Effect of sodium cantharidinate on the expression of S100A3 in HepG2 cells. (A) S100A3 gene alteration of sodium cantharidinate-treated HepG2 cells compared with the control. (B and C) Western blotting was performed to indicate S100A3 protein expression levels in HepG2 cells. HepG2 cells were exposed to either control solution (0.1% DMSO in medium) or sodium cantharidinate (5.0 µM/l) and incubated for 48 h. Experiments were performed in triplicate. Data are expressed as the mean ± standard deviation of three experiments (***P<0.001 vs. control). S100A3, S100 calcium-binding protein A3.

Discussion

Globally, HCC is a leading cause of cancer-related mortality, with incident rates still on the increase and an annual mortality rate of ~800,000 (1). Although advances in surgical procedures, including hepatic resection and liver transplantation, have aided the treatment of HCC, patient prognosis has only marginally improved and the frequency of recurrence is considerably high, even after liver transplantation (37). The pathogenesis of HCC remains unclear; however, it has generally become accepted that the genetic mutations that occur within normal cells are associated with carcinogenic risk factors, including environmental factors, smoking, frequent consumption of raw freshwater fish, hepatitis B virus infection and a family history of HCC (38). Treatments that target mutant genes are of clinical significance. S100A3, which is a structurally and functionally associated protein, is widely distributed in multiple tumor types (39). It has been indicated that dysregulated expression and function of S100A3 contributes to pathological conditions, including cancer metastasis and diseases associated with defective assembly (15).

It has previously been unclear whether S100A3 has an important role in HCC. The present study showed that mRNA and protein expression levels of S100A3 were significantly increased in HCC and that S100A3 expression in human HCC was significantly inhibited by sodium cantharidinate. Effective anti-cancer agents exhibit the desirable feature of potent cytotoxicity towards tumor cells while eliciting limited adverse effects on normal cells (40). Sodium cantharidinate may directly destroy the liver cancer cell lines, which provided the favorable theoretical basis for the application of treatment of primary liver cancer (41).

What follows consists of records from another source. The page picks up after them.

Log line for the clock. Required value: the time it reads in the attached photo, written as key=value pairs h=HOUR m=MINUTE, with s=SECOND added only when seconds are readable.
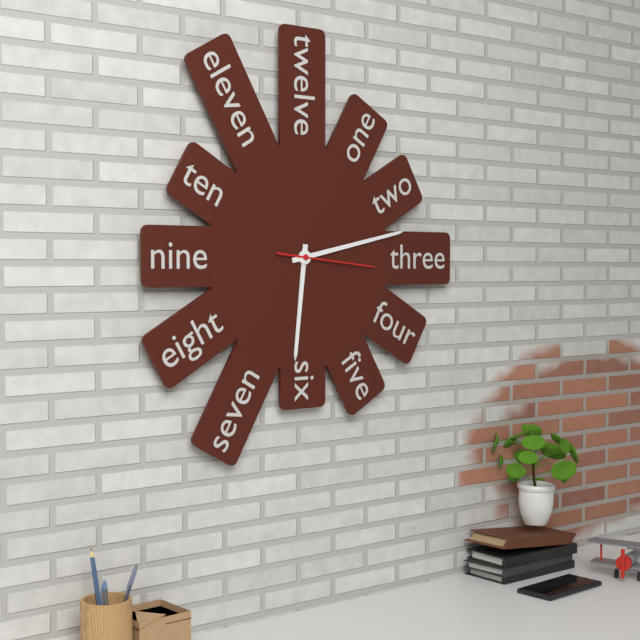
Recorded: h=6 m=13 s=16
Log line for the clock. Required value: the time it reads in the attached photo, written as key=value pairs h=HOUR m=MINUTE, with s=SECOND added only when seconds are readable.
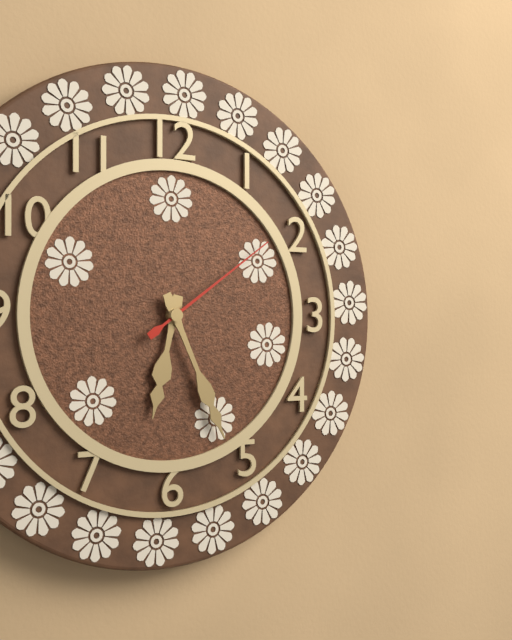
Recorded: h=6 m=26 s=9
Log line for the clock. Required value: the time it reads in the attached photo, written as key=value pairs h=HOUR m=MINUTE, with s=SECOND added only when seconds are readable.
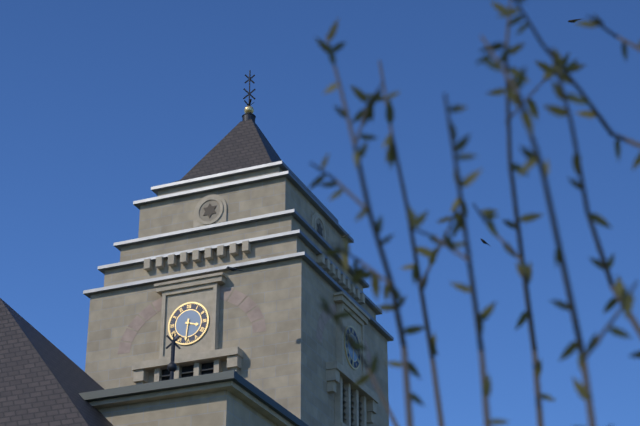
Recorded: h=3 m=31
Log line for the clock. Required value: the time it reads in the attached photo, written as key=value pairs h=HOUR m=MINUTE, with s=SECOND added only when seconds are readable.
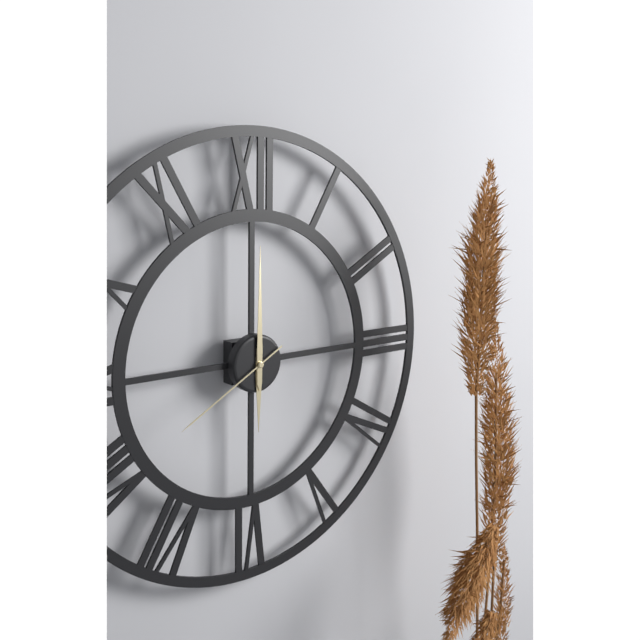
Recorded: h=6 m=0 s=40
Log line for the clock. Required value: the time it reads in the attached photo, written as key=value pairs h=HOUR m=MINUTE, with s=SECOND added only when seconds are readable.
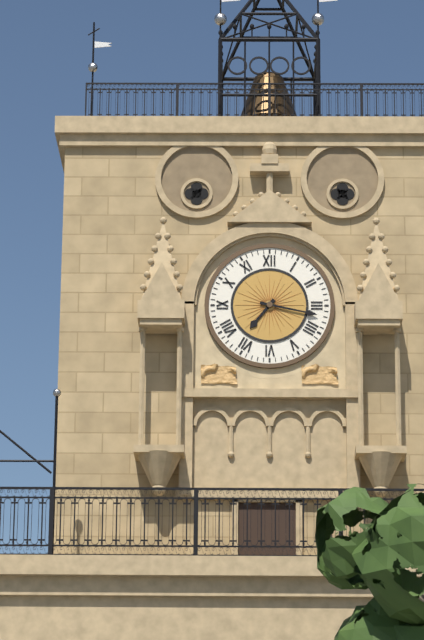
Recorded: h=7 m=17
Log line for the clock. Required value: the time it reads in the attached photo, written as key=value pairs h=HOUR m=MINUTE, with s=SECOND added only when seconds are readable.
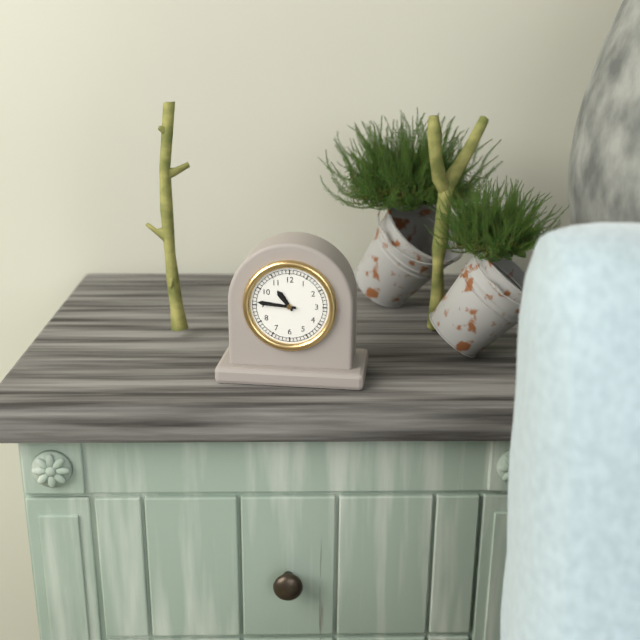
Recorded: h=10 m=46
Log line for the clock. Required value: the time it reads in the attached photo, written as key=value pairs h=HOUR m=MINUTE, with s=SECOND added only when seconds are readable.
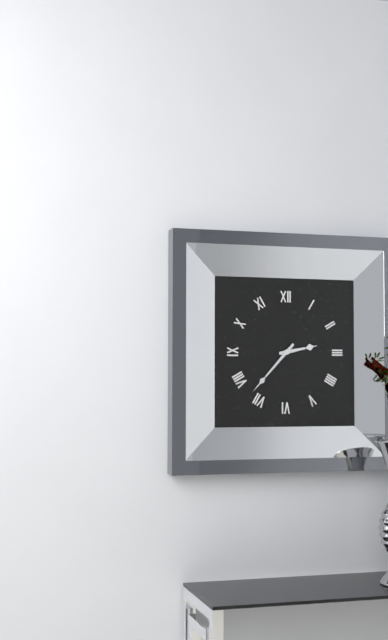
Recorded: h=2 m=37
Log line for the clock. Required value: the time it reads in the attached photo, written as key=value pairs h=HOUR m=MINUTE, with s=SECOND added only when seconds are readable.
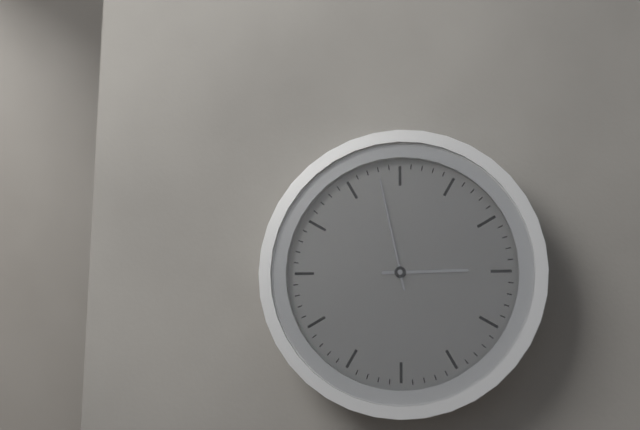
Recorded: h=2 m=58
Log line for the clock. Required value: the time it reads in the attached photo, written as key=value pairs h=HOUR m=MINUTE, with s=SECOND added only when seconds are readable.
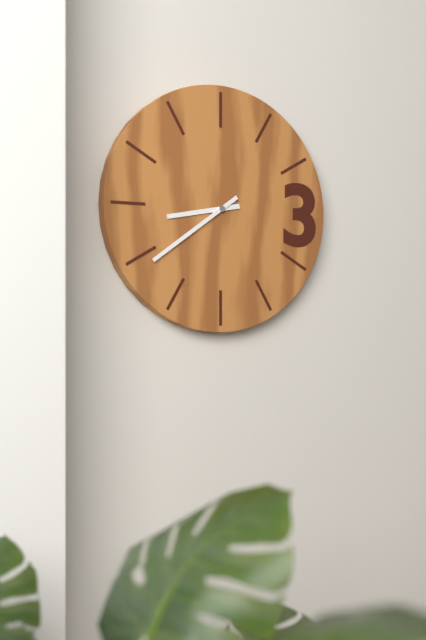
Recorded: h=8 m=39
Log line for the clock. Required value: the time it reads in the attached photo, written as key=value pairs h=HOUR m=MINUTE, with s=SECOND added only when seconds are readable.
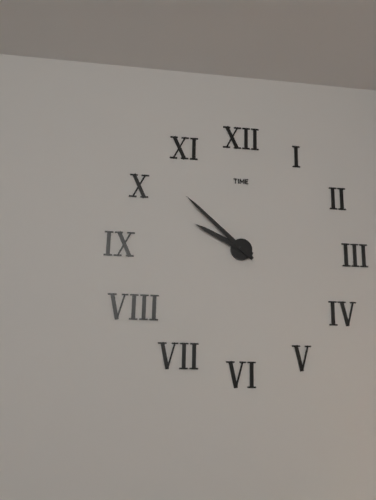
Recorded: h=9 m=52
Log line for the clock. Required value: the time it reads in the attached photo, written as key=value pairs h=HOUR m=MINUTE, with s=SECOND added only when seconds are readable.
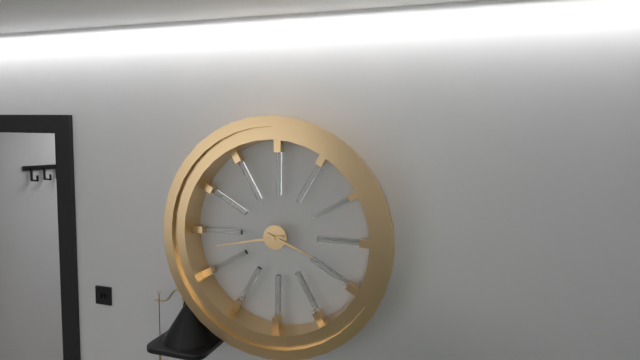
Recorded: h=3 m=43
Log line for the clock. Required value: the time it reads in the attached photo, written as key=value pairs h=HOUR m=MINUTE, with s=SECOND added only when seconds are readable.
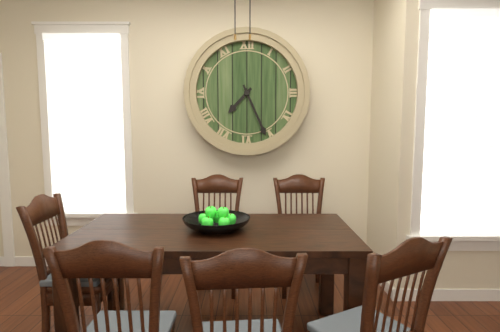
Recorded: h=7 m=26
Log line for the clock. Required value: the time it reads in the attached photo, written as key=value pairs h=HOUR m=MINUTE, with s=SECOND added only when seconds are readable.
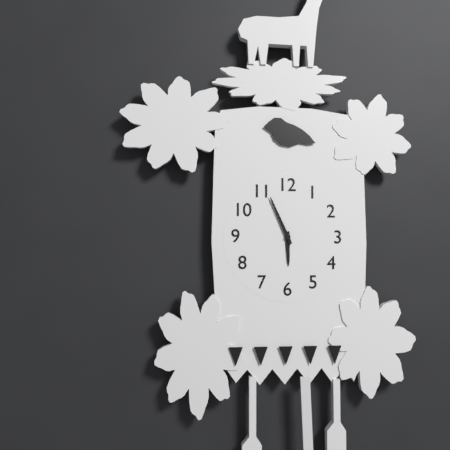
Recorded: h=5 m=56
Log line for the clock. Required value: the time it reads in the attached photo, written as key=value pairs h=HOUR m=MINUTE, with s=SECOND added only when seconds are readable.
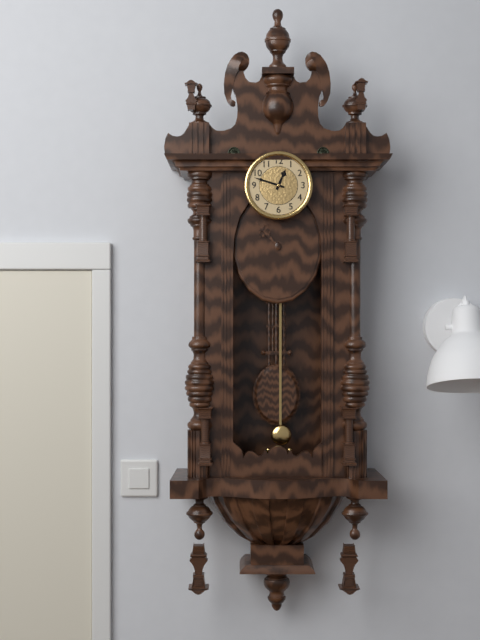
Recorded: h=12 m=48
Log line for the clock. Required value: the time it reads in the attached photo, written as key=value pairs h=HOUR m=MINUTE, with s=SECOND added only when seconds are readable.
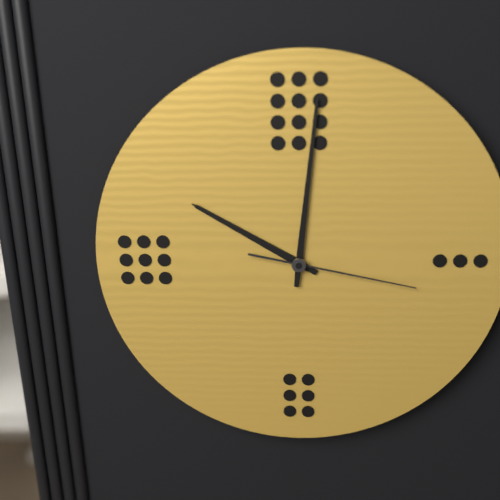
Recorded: h=10 m=1 s=17
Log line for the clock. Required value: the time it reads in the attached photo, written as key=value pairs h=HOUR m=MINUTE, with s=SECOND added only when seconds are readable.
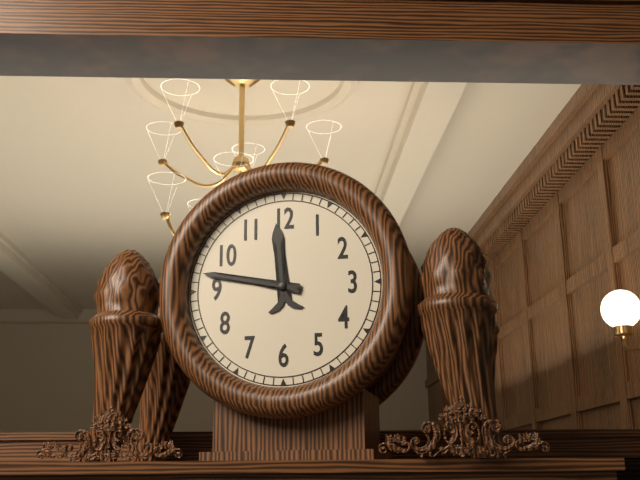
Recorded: h=11 m=47
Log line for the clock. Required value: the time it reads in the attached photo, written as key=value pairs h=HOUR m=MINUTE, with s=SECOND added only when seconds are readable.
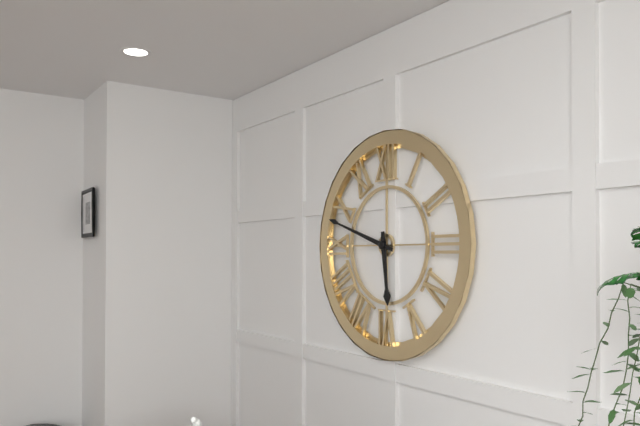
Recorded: h=5 m=48
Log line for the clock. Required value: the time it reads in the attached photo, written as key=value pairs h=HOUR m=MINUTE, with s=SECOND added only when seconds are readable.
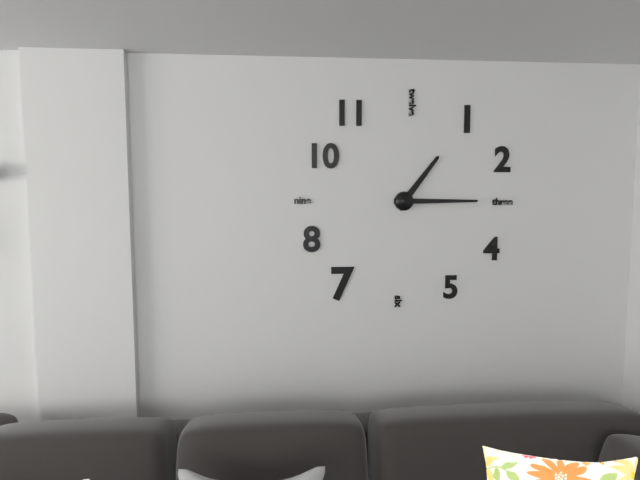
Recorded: h=1 m=15
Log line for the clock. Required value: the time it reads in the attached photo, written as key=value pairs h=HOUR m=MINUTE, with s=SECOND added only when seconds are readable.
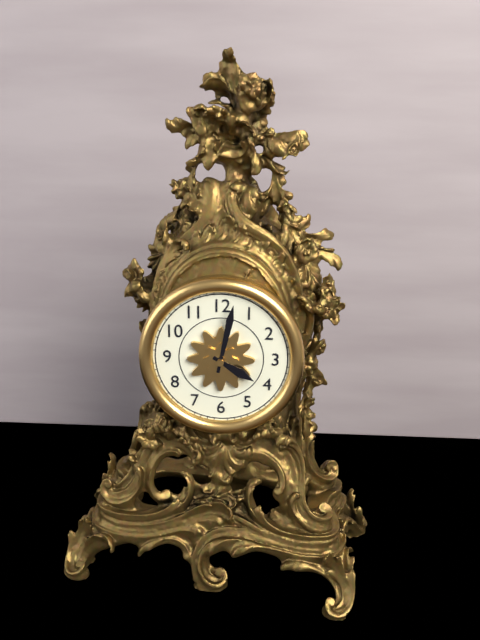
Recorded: h=4 m=2
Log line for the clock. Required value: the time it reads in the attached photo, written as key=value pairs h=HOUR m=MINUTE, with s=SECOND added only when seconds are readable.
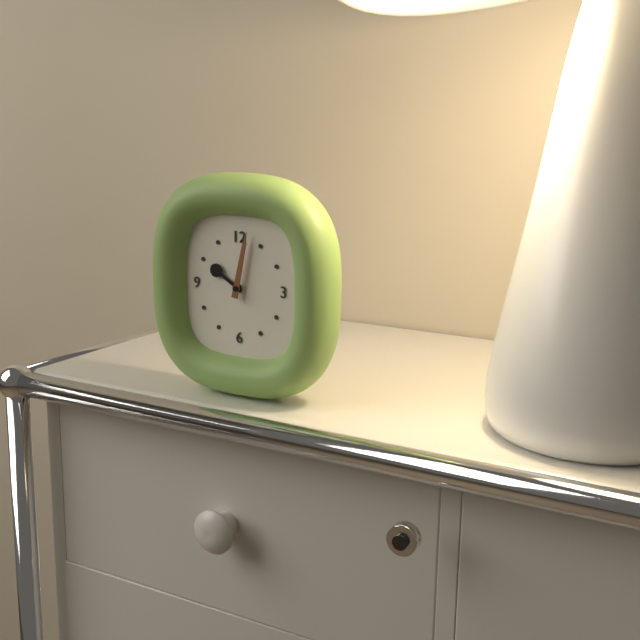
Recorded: h=10 m=2
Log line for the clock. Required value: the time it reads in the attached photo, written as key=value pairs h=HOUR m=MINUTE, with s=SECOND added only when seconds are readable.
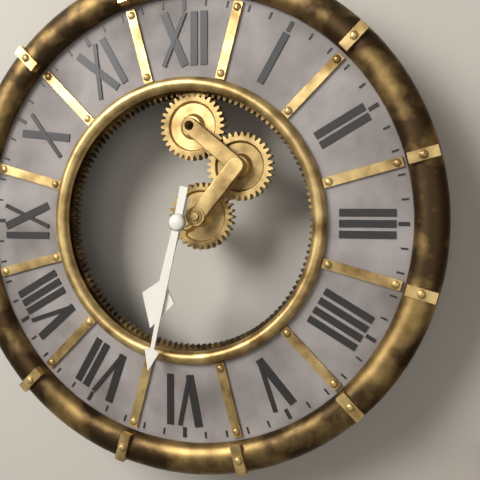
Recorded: h=6 m=32
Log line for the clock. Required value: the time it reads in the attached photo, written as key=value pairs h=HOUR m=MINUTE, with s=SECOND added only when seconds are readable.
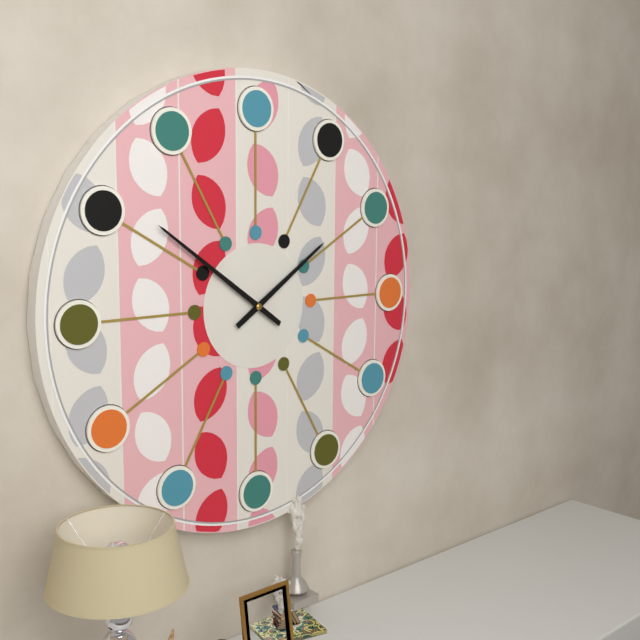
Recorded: h=1 m=51
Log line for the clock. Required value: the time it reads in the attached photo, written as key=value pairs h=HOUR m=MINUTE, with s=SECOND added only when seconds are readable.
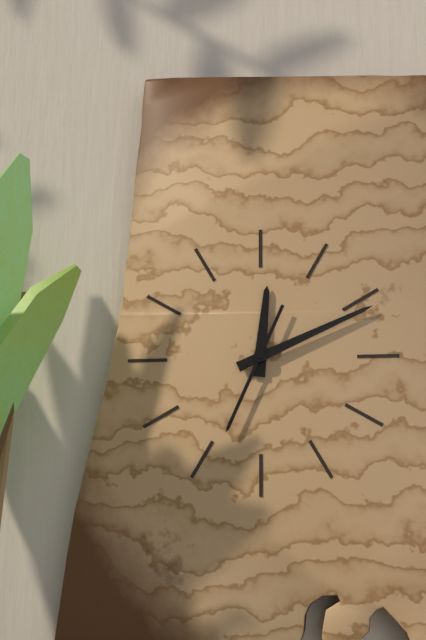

The present study demonstrated that sodium cantharidinate exhibited inhibitory activity against S100A3 in human HCC. Sodium cantharidinate was able to inhibit the proliferation of HepG2 cells within the ranges of 0.2–5.0 µmol/l and 24–72 h. Furthermore, sodium cantharidinate reduced the mRNA and protein expression levels of S100A3 in human HepG2 cells and significantly induced apoptosis in HepG2 cells. To the best of our knowledge, this is the first study that has shown that mRNA and protein expression levels of S100A3 are downregulated by sodium cantharidinate.

In conclusion, the present study indicated S100A3 has an important role in human HCC occurrence and development. Sodium cantharidinate has the therapeutic ability to inhibit the expression of S100A3 in HepG2 cells and induce cellular apoptosis. The present study provides the theoretical basis for the application of sodium cantharidinate in the treatment of primary liver cancer.

This study did not receive any specific grant from funding agencies in the public, commercial, or not-for-profit sectors.